◆ **Document section**:
=== Begin Enclosure ===

Targeting the Rac GTPase Pathway to Sabotage RAS Signaling in RAS-mutated Leukemia
The development of novel targeted therapies for cancer is a crucial priority in the field of oncology. This is particularly true for some types of leukemias that are characterized by a high risk of relapse and poor response to conventional therapies. For these diseases, it is imperative to identify and act on the essential signals that drive the malignant transformation and the survival of cancer cells.
Our laboratory, directed by Dr. David Williams, has previously identified Rac (a protein that controls many cellular functions including cell growth and survival) as a promising therapeutic target in refractory leukemias. Our group has extensive expertise and a long-standing interest in the biology of this protein. In recent years, the Williams Lab has partnered with Evotec AG, a drug discovery company based in Germany, to use novel platforms and techniques to identify and develop new inhibitors of Rac. The endpoint of this partnership is to obtain a drug that can be used in a clinical setting for high-risk leukemias and that can improve the prognosis of these aggressive diseases. We have identified a small chemical compound that acts on Rac protein activity and has a good antileukemic action on resistant leukemia cells, in a laboratory setting. Further characterization of this compound could pave the way for new targeted therapy approaches and sustain the preclinical and clinical development of selected compounds already identified by our laboratory for the treatment of aggressive leukemias.
Our main compound DW0254 indirectly inhibits the activation of Rac protein through binding to another protein called PDE6D and shows very promising antileukemic activity in refractory and resistant acute leukemias in a laboratory setting. The goal of this project is to study the importance of PDE6D in resistant leukemias and understand its role in modulating Rac activity and the survival of cancer cells to ultimately validate the use of our compound as a targeted therapeutic for clinical use. The use of samples derived from acute lymphocytic and myelocytic leukemia patients in the proposed study will give results that are closer to the clinical reality of these diseases. Validating the use of such compounds in this setting has the potential to revolutionize the treatment of aggressive leukemias. We anticipate that consequent clinical-grade compounds could be used in combination with other currently used therapies to boost their antileukemic effect.

=== End Enclosure ===

◆ **Exercise set**:
1. According to the Rac leukemia summary, what protein does the compound DW0254 bind to?
2. Transcribe the Rac leukemia summary word for word, beginning at the words "Targeting the Rac" and stopping after "of cancer cells.".
The rows that follow come from a separate source.

◆ **Supplied data**:
=== Begin Enclosure ===

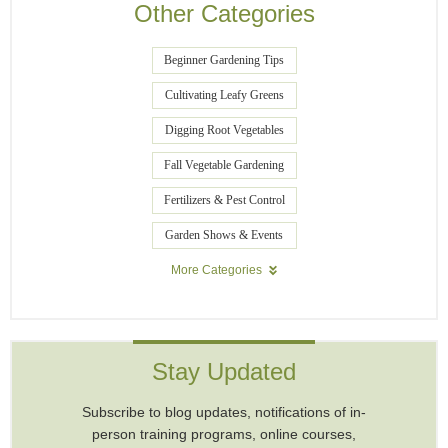
Other Categories
Beginner Gardening Tips
Cultivating Leafy Greens
Digging Root Vegetables
Fall Vegetable Gardening
Fertilizers & Pest Control
Garden Shows & Events
More Categories
Stay Updated
Subscribe to blog updates, notifications of in-
person training programs, online courses,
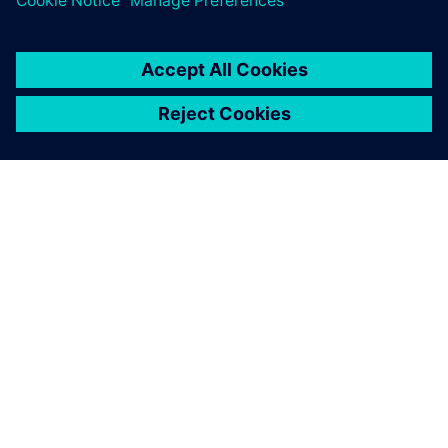
シーメンスについて
会社情報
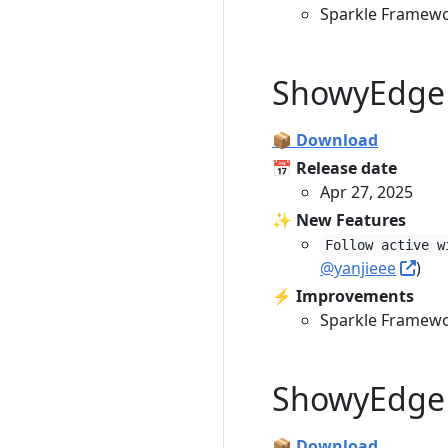
Sparkle Framewo
ShowyEdge 
📦 Download
📅 Release date
Apr 27, 2025
✨ New Features
Follow active w
@yanjieee
)
⚡️ Improvements
Sparkle Framewo
ShowyEdge 
📦 Download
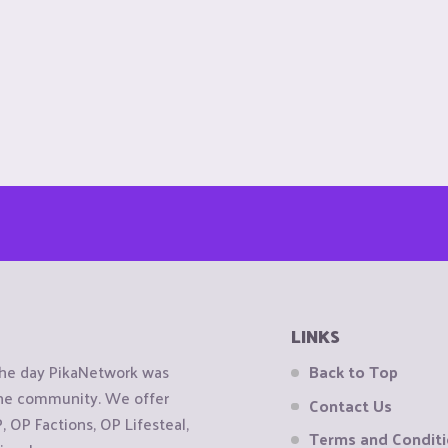
LINKS
the day PikaNetwork was
Back to Top
 the community. We offer
Contact Us
OP Factions, OP Lifesteal,
Terms and Condit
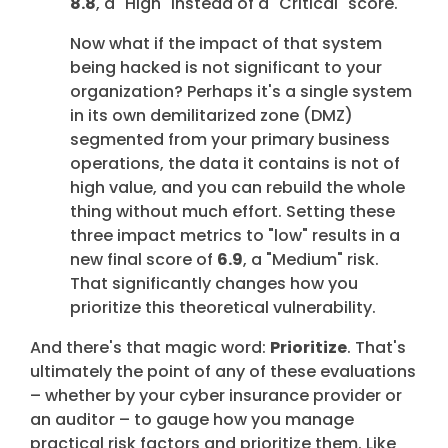
8.8
, a "High" instead of a "Critical" score.
Now what if the impact of that system
being hacked is not significant to your
organization? Perhaps it's a single system
in its own demilitarized zone (DMZ)
segmented from your primary business
operations, the data it contains is not of
high value, and you can rebuild the whole
thing without much effort. Setting these
three impact metrics to "low" results in a
new final score of
6.9
, a "Medium" risk.
That significantly changes how you
prioritize this theoretical vulnerability.
And there's that magic word:
Prioritize
. That's
ultimately the point of any of these evaluations
– whether by your cyber insurance provider or
an auditor – to gauge how you manage
practical risk factors and prioritize them. Like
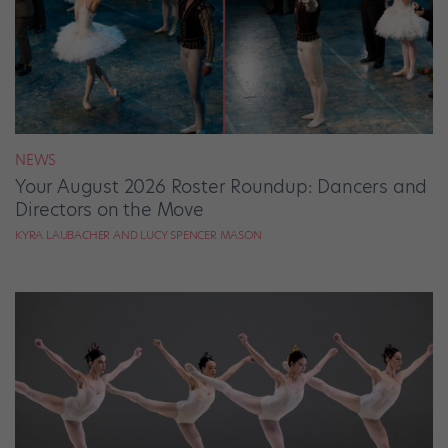
NEWS
Your August 2026 Roster Roundup: Dancers and
Directors on the Move
KYRA LAUBACHER AND LUCY SPENCER MASON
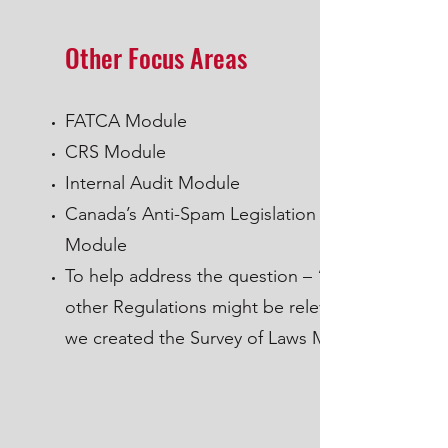
Other Focus Areas
FATCA Module
CRS Module
Internal Audit Module
Canada’s Anti-Spam Legislation (CASL)
Module
To help address the question – “what
other Regulations might be relevant”
we created the Survey of Laws Module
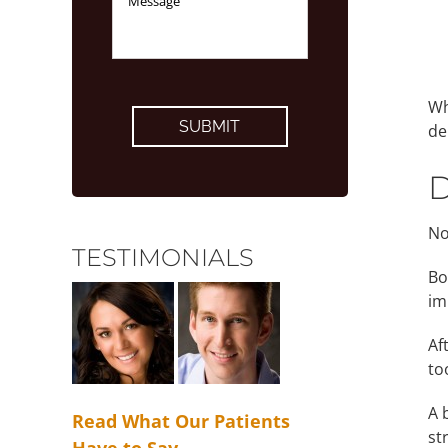
CAPTCHA
Wh
de
D
No
TESTIMONIALS
Bo
im
Af
to
A 
Read What Our Patients
st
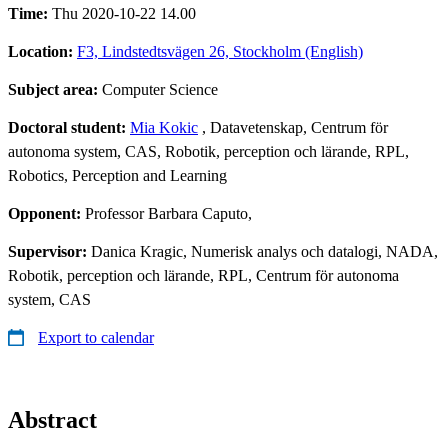
Time:
Thu 2020-10-22 14.00
Location:
F3, Lindstedtsvägen 26, Stockholm (English)
Subject area:
Computer Science
Doctoral student:
Mia Kokic
, Datavetenskap, Centrum för
autonoma system, CAS, Robotik, perception och lärande, RPL,
Robotics, Perception and Learning
Opponent:
Professor Barbara Caputo,
Supervisor:
Danica Kragic, Numerisk analys och datalogi, NADA,
Robotik, perception och lärande, RPL, Centrum för autonoma
system, CAS
Export to calendar
Abstract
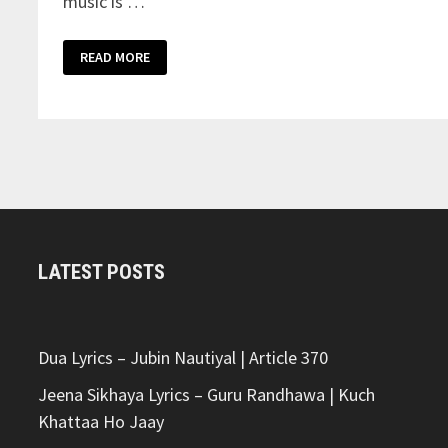
music is …
GHAR
READ MORE
BHARTE
LYRICS
–
ARJAN
DHILLON
LATEST POSTS
Dua Lyrics – Jubin Nautiyal | Article 370
Jeena Sikhaya Lyrics – Guru Randhawa | Kuch
Khattaa Ho Jaay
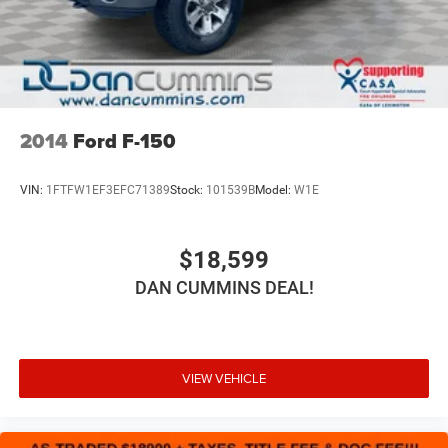
4-Wheel Disc Brakes w/4-Wheel ABS, Front And Rear
Vented Discs, Brake Assist, Hill Hold Control and
Electric Parking Brake
2014
Ford F-150
VIN:
1FTFW1EF3EFC71389
Stock:
101539B
Model:
W1E
$18,599
DAN CUMMINS DEAL!
VIEW VEHICLE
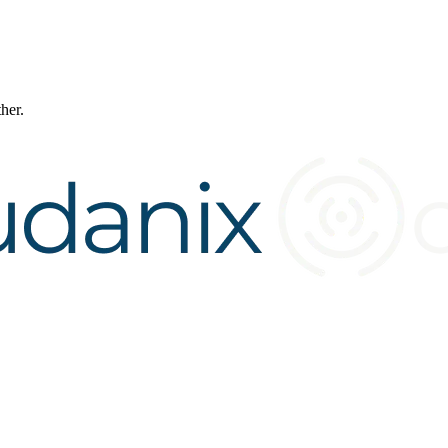
ther.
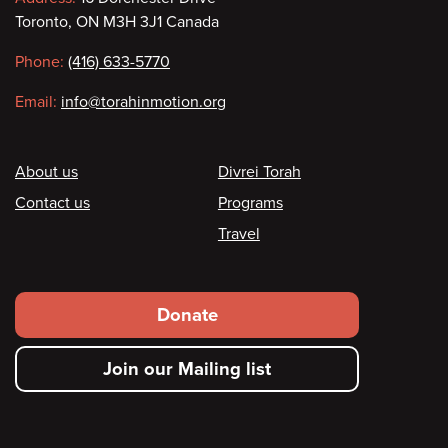
Contact
Toronto, ON M3H 3J1 Canada
information
Phone:
(416) 633-5770
Email:
info@torahinmotion.org
Footer
About us
Divrei Torah
Contact us
Programs
Travel
Footer
Donate
secondary
Join our Mailing list
menu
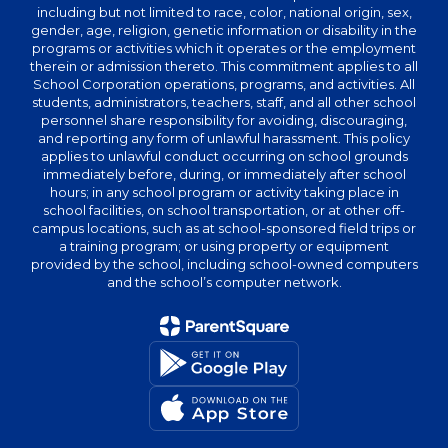
including but not limited to race, color, national origin, sex,
gender, age, religion, genetic information or disability in the
programs or activities which it operates or the employment
therein or admission thereto. This commitment applies to all
School Corporation operations, programs, and activities. All
students, administrators, teachers, staff, and all other school
personnel share responsibility for avoiding, discouraging,
and reporting any form of unlawful harassment. This policy
applies to unlawful conduct occurring on school grounds
immediately before, during, or immediately after school
hours; in any school program or activity taking place in
school facilities, on school transportation, or at other off-
campus locations, such as at school-sponsored field trips or
a training program; or using property or equipment
provided by the school, including school-owned computers
and the school’s computer network.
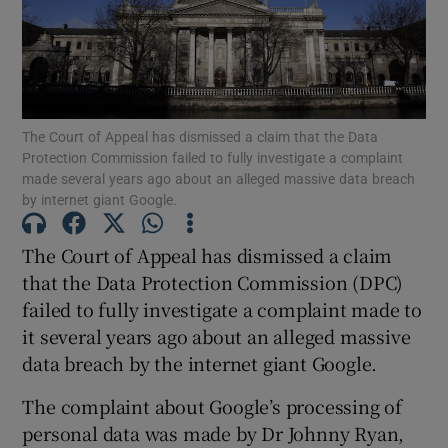
Show Podcasts sub sections
The Court of Appeal has dismissed a claim that the Data
Protection Commission failed to fully investigate a complaint
made several years ago about an alleged massive data breach
by internet giant Google.
Show Gaeilge sub sections
The Court of Appeal has dismissed a claim
Show History sub sections
that the Data Protection Commission (DPC)
failed to fully investigate a complaint made to
it several years ago about an alleged massive
data breach by the internet giant Google.
The complaint about Google’s processing of
 window
personal data was made by Dr Johnny Ryan,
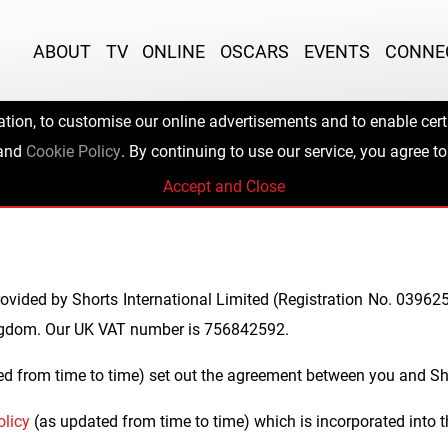
ABOUT
TV
ONLINE
OSCARS
EVENTS
CONNE
ation, to customise our online advertisements and to enable certa
 Application Ter
and
Cookie Policy
. By continuing to use our service, you agree to
Accept and Close
ovided by Shorts International Limited (Registration No. 039625
ngdom. Our UK VAT number is 756842592.
d from time to time) set out the agreement between you and Sho
olicy
(as updated from time to time) which is incorporated into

=== End Enclosure ===

◆ **Solutions to the exercise**:
1. PDE6D

2.
Targeting the Rac GTPase Pathway to Sabotage RAS Signaling in RAS-mutated Leukemia
The development of novel targeted therapies for cancer is a crucial priority in the field of oncology. This is particularly true for some types of leukemias that are characterized by a high risk of relapse and poor response to conventional therapies. For these diseases, it is imperative to identify and act on the essential signals that drive the malignant transformation and the survival of cancer cells.